When the Los Angeles Times reported in 2017 that armed civilians hampered a police investigation at a shooting in a Thornton, Colorado Walmart, Dudley Brown responded "This is a part of the job of police — to investigate what happened, not highlight that patrons were legally armed," he said. "In that situation, what are people supposed to do? Lay down on the floor and draw chalk marks around themselves?" "I'd rather be armed with a gun and not need it, than to be not armed and be in a situation where one is needed," he said.

In a 2019 Politico article, NAGR president Dudley Brown described the differences between his organization and the NRA "As an organization, we don't use Gucci-loafered lobbyists in Washington, D.C. in $200,000 wardrobes to grease the palms of weak-kneed politicians to vote right," said Dudley Brown, president of the National Association for Gun Rights, referencing the NRA chief executive's purported lavish spending. "Instead, we activate our members to do that lobbying for us and for them. That's the power in a grassroots lobby and NRA lost that a long time ago."
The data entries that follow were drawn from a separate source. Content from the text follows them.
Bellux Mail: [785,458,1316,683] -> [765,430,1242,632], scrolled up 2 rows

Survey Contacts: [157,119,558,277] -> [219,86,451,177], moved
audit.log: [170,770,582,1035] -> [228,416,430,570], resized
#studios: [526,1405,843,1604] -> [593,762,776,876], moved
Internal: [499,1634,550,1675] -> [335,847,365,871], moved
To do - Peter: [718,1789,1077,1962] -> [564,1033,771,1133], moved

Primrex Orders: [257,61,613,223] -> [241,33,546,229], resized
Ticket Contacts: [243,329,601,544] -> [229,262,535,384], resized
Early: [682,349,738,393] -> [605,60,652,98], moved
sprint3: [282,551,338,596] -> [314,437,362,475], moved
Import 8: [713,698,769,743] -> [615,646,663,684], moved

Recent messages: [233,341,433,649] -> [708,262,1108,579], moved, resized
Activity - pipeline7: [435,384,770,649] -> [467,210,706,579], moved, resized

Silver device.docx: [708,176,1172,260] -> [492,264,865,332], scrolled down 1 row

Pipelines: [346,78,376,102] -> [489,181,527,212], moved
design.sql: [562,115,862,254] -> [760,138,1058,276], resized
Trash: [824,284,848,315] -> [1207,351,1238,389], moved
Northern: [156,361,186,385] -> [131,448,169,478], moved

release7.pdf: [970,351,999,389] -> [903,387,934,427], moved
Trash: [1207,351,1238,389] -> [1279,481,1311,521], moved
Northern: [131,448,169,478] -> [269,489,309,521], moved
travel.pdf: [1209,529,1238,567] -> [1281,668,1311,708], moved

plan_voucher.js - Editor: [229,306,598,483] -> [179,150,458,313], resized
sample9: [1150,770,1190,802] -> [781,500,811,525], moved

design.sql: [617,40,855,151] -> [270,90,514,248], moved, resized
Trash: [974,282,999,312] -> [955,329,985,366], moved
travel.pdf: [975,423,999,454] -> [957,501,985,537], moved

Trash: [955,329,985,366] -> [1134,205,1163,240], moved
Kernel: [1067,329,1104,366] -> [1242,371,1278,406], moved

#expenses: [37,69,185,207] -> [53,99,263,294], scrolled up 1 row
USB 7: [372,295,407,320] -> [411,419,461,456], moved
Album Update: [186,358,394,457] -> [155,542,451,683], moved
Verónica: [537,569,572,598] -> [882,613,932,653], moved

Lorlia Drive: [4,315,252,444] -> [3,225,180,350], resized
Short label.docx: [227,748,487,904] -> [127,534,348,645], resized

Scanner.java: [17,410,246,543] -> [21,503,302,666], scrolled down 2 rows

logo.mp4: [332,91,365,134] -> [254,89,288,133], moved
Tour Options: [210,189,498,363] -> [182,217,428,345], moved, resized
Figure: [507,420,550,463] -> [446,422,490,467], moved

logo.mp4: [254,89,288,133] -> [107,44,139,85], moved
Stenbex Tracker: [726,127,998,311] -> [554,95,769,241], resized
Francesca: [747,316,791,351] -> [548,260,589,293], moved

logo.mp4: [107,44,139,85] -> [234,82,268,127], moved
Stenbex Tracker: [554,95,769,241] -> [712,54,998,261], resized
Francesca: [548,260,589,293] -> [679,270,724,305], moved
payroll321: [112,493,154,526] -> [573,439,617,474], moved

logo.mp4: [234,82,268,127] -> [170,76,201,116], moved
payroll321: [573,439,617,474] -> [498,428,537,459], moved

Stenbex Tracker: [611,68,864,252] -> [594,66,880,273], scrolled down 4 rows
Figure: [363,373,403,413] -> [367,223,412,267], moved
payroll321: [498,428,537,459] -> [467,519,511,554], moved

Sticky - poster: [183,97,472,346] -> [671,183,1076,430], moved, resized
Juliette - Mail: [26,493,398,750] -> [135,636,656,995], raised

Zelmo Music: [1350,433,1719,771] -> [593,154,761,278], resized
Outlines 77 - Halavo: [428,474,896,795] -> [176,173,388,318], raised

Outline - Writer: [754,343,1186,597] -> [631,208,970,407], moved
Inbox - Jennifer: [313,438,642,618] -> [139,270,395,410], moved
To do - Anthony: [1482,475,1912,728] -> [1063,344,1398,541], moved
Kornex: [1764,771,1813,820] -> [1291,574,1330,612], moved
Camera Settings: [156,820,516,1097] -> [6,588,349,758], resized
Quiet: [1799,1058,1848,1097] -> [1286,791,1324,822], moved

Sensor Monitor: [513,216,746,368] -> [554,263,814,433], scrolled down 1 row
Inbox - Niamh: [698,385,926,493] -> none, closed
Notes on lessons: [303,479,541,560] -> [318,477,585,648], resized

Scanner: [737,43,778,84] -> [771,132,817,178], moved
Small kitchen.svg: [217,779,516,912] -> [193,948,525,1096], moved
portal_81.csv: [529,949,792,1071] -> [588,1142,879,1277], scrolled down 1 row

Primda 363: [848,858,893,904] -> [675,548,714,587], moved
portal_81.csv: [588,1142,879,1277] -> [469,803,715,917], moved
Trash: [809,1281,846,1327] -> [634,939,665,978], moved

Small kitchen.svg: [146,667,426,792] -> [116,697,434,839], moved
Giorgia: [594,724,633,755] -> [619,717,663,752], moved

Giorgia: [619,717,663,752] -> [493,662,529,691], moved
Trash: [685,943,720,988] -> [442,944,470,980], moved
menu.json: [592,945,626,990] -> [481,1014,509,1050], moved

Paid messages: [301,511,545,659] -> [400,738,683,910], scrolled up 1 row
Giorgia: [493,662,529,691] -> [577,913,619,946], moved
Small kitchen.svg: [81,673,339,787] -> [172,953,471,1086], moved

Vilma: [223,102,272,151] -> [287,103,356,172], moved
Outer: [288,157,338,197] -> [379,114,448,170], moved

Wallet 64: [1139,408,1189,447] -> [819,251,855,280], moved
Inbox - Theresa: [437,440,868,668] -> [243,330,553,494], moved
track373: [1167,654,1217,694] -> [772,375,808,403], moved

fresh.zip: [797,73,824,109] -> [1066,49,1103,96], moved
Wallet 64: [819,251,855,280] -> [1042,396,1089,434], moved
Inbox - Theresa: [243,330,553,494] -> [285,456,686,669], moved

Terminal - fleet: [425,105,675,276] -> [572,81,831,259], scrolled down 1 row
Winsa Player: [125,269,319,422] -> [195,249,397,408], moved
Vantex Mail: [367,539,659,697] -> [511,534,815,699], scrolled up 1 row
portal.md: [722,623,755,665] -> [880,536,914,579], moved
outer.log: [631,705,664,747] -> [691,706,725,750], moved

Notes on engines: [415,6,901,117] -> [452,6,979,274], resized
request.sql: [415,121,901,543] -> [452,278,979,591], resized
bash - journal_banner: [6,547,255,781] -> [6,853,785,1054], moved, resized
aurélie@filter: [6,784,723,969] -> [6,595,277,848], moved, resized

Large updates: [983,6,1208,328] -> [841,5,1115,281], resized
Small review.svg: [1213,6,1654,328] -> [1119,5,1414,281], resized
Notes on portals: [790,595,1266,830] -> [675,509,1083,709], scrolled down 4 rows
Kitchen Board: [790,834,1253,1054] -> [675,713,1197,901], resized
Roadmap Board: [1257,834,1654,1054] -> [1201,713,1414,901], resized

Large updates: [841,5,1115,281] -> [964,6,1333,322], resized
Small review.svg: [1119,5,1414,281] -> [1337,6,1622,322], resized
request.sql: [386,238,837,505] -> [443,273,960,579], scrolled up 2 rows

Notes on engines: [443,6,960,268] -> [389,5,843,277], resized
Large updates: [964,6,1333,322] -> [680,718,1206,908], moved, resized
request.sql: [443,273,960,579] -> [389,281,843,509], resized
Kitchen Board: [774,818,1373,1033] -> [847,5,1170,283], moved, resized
In a May 2023 New York Times article, Brown commented on the 2022 Supreme Court's Bruen decision, "Dudley Brown, the president of the National Association for Gun Rights, which opposes any restrictions on gun ownership, said the Bruen decision was a bulwark against regulation and would help his organization win a host of lawsuits against gun restrictions. But he said that even with the Bruen ruling, a monumental victory in the Supreme Court, the fight would be playing out for years in state legislatures and lower courts that now have to interpret the decision. 'It often feels like one step forward, two steps back,' he said."

==Reception==

Brown firing HK MP5

In August 2013, NAGR and Dudley Brown were profiled in a 5280 magazine story. According to the article, Brown "savagely and routinely attacks candidates and officeholders unwilling to pledge, in writing, their absolute loyalty to Brown on Second Amendment issues." NAGR was described as a "fund-raising machine that bullies anyone who compromises Brown's pro-gun, anti-abortion, anti-gay agenda." Former Colorado Republican State Representative B.J. Nikkel said Brown "is a political terrorist and a modern-day charlatan who operates in the shadows and portrays himself as a supposed 'Christian,' but he uses the people naive enough to believe him and financially support him."

Brown has been criticized for his fundraising practices. Sean Tonner, deputy chief of staff for former Republican Colorado Governor Bill Owens, said Brown "makes his money when there's turmoil, real or perceived, because that's what gets his members to write him checks." Ammoland wrote that Brown's "rhetoric has done more to marginalize Second Amendment activism than all of the slanders from gun prohibition lobbying groups combined."

Brown appears as himself in the 2014 documentary "Rocky Mountain Heist."

Dudley Brown is listed as the second most influential pro-gun advocate in America in Gunpowder Magazine's "Top 20 Most Influential Pro-Gun Advocates" article published in May 2023.